There passed a weary time. Each throat
Was parched, and glazed each eye.
A weary time! a weary time!
How glazed each weary eye,

When looking westward, I beheld
A something in the sky.

At first it seemed a little speck,
And then it seemed a mist;
It moved and moved, and took at last
A certain shape, I wist.

A speck, a mist, a shape, I wist!
And still it neared and neared:
As if it dodged a water-sprite,
It plunged and tacked and veered.

With throats unslaked, with black lips baked,
We could nor laugh nor wail;
Through utter drought all dumb we stood!
I bit my arm, I sucked the blood,
And cried, A sail! a sail!

Drinking water is vital. Drinking sea water is deadly. Too much salt. The more salt, the more water needed to get rid of it. So ironically in drinking, you eventually dehydrate and die.

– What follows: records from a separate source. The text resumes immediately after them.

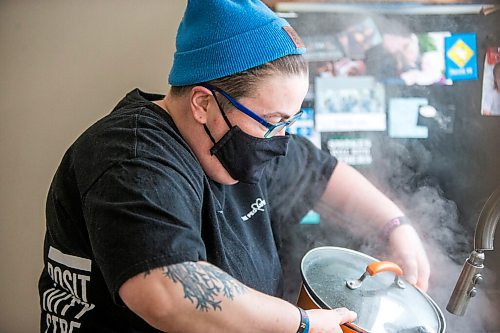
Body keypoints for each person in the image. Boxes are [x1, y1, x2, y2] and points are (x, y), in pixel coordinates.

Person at [38, 1, 430, 332]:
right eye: (271, 120)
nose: (278, 139)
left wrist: (397, 227)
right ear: (203, 104)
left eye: (288, 122)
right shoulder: (132, 156)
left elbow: (322, 172)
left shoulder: (238, 137)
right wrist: (302, 323)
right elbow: (167, 294)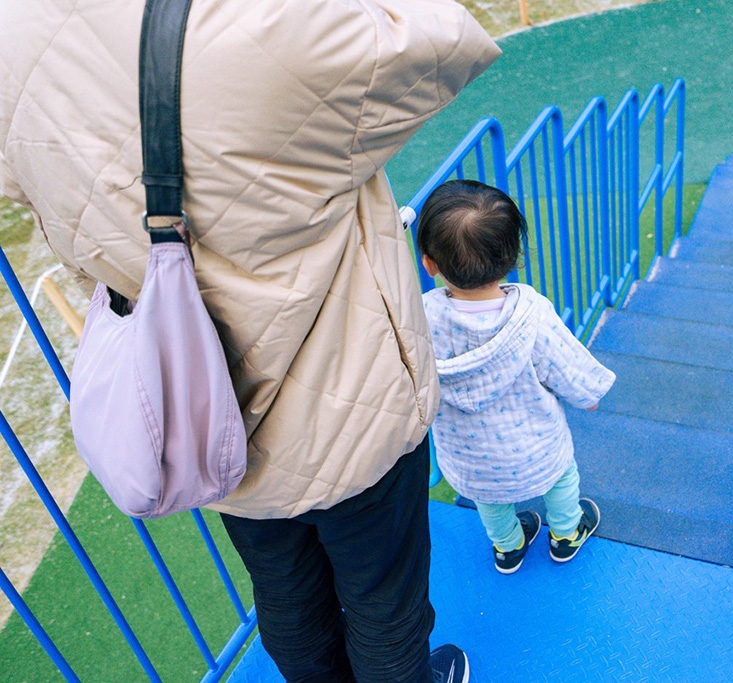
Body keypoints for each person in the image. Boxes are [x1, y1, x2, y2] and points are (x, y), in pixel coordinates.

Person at [0, 1, 500, 681]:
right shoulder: (265, 23)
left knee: (287, 597)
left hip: (201, 407)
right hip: (350, 404)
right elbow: (447, 37)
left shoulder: (17, 28)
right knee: (384, 600)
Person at [417, 179, 616, 574]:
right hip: (538, 449)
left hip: (470, 459)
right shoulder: (531, 314)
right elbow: (567, 367)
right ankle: (566, 533)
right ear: (512, 257)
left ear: (429, 263)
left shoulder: (418, 319)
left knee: (489, 500)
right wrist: (589, 395)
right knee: (561, 481)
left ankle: (508, 546)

Many ‘slimy’ inhabitants of the ocean have internal fluids that are merely ‘glorified’ sea water. So sea water contains the right amount of particular salts, essential for much of ocean life. Even our blood is salty, like brine.

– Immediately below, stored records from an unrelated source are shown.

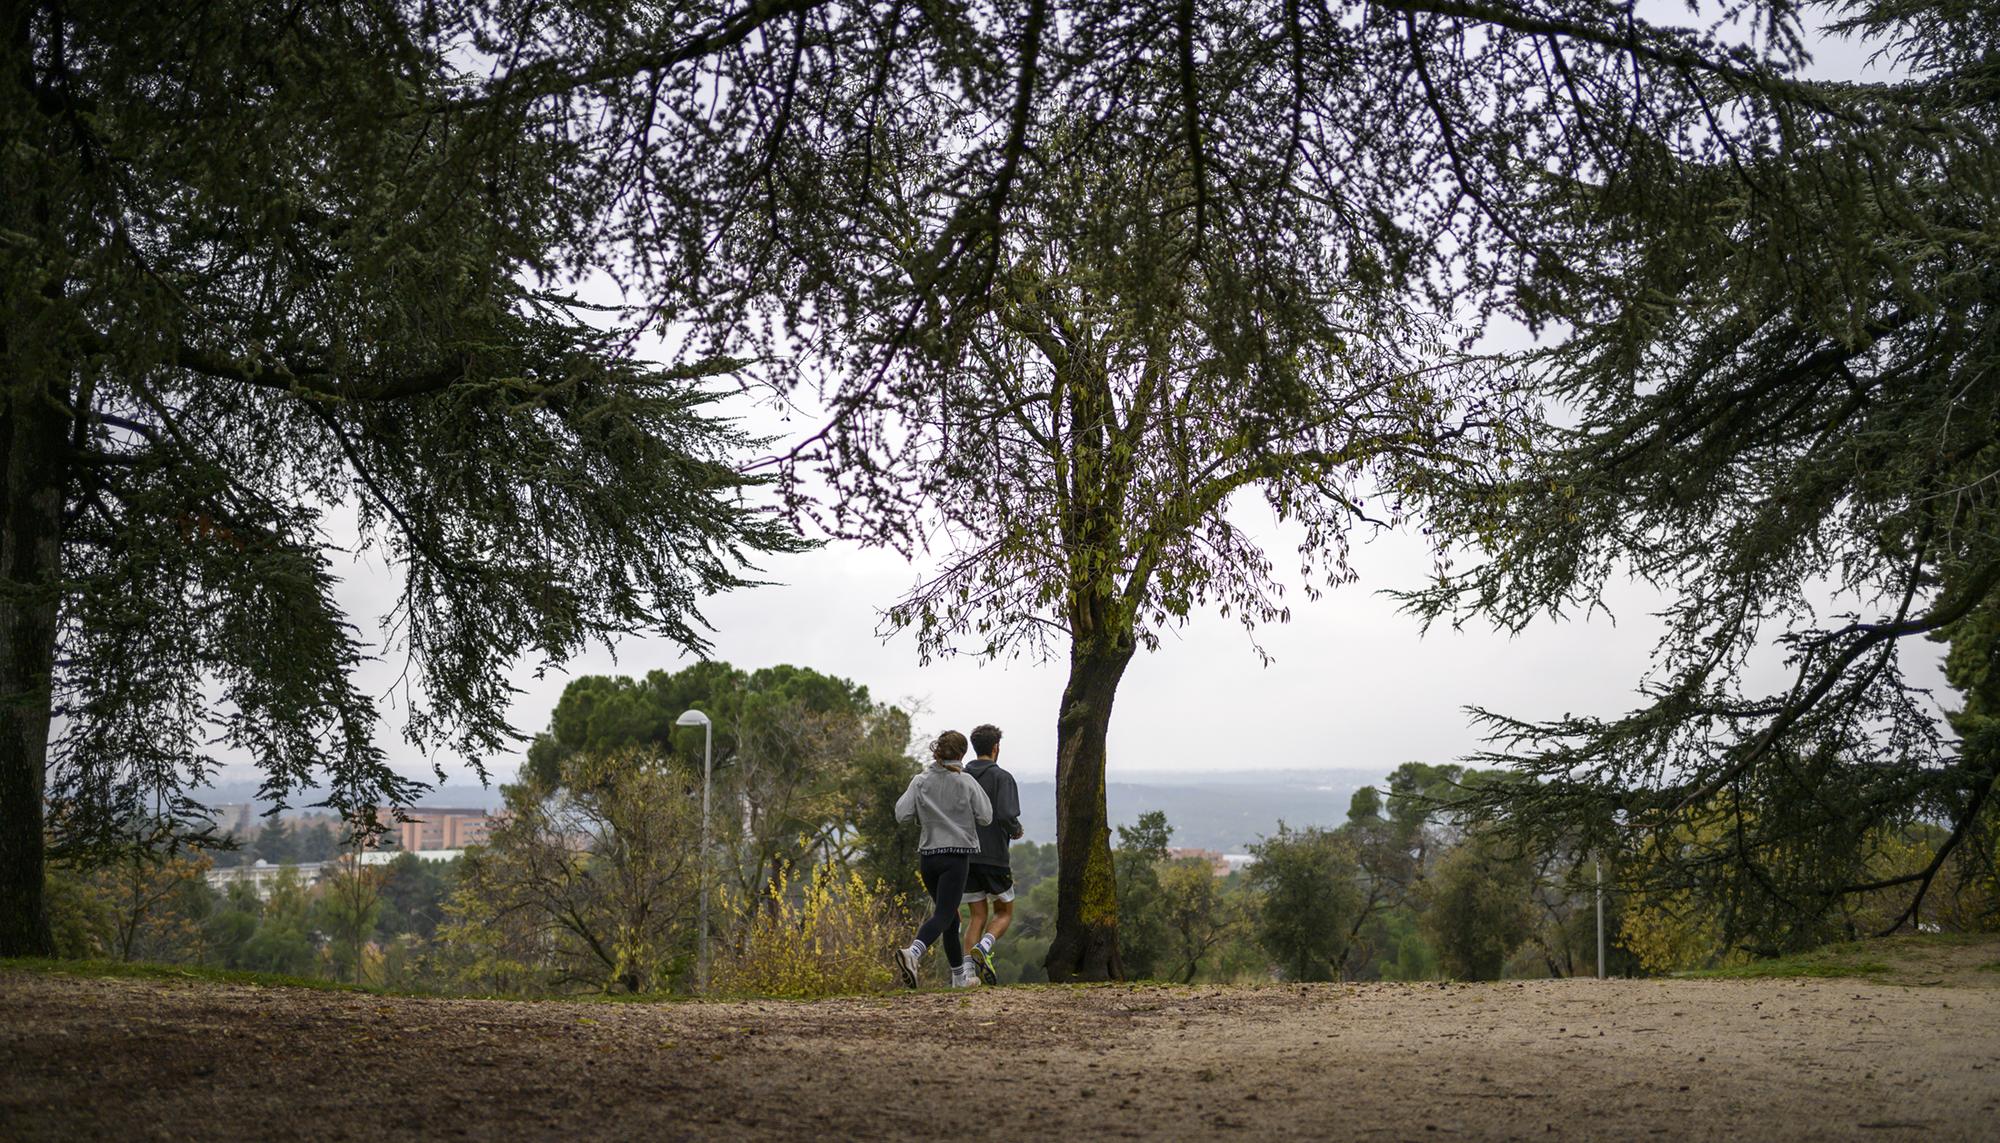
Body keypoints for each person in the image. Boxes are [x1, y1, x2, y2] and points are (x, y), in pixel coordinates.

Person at [893, 730, 993, 989]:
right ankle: (912, 953)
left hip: (928, 857)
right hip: (955, 857)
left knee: (951, 918)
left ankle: (959, 978)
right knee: (945, 914)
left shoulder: (920, 780)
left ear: (938, 751)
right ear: (962, 754)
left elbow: (901, 814)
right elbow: (986, 816)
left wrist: (925, 815)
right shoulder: (966, 782)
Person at [960, 723, 1022, 985]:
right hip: (995, 855)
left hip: (965, 855)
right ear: (996, 748)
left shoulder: (961, 777)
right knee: (1004, 910)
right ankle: (984, 948)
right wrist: (1015, 829)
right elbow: (1007, 814)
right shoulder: (1003, 777)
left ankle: (967, 975)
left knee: (976, 915)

In her 1951 book, The Sea Around Us, Rachel Carson aired a common view that, ‘over eons of time, the sea has grown even more bitter with salt of the continents’. Recent research says differently. Over the past 600 million years the oceanic salt load has decreased slightly to its present level of 47,578 × 10¹⁸ kg of salts dissolved in 1322.746 × 10¹⁸ kg water, a 3.5% salts solution.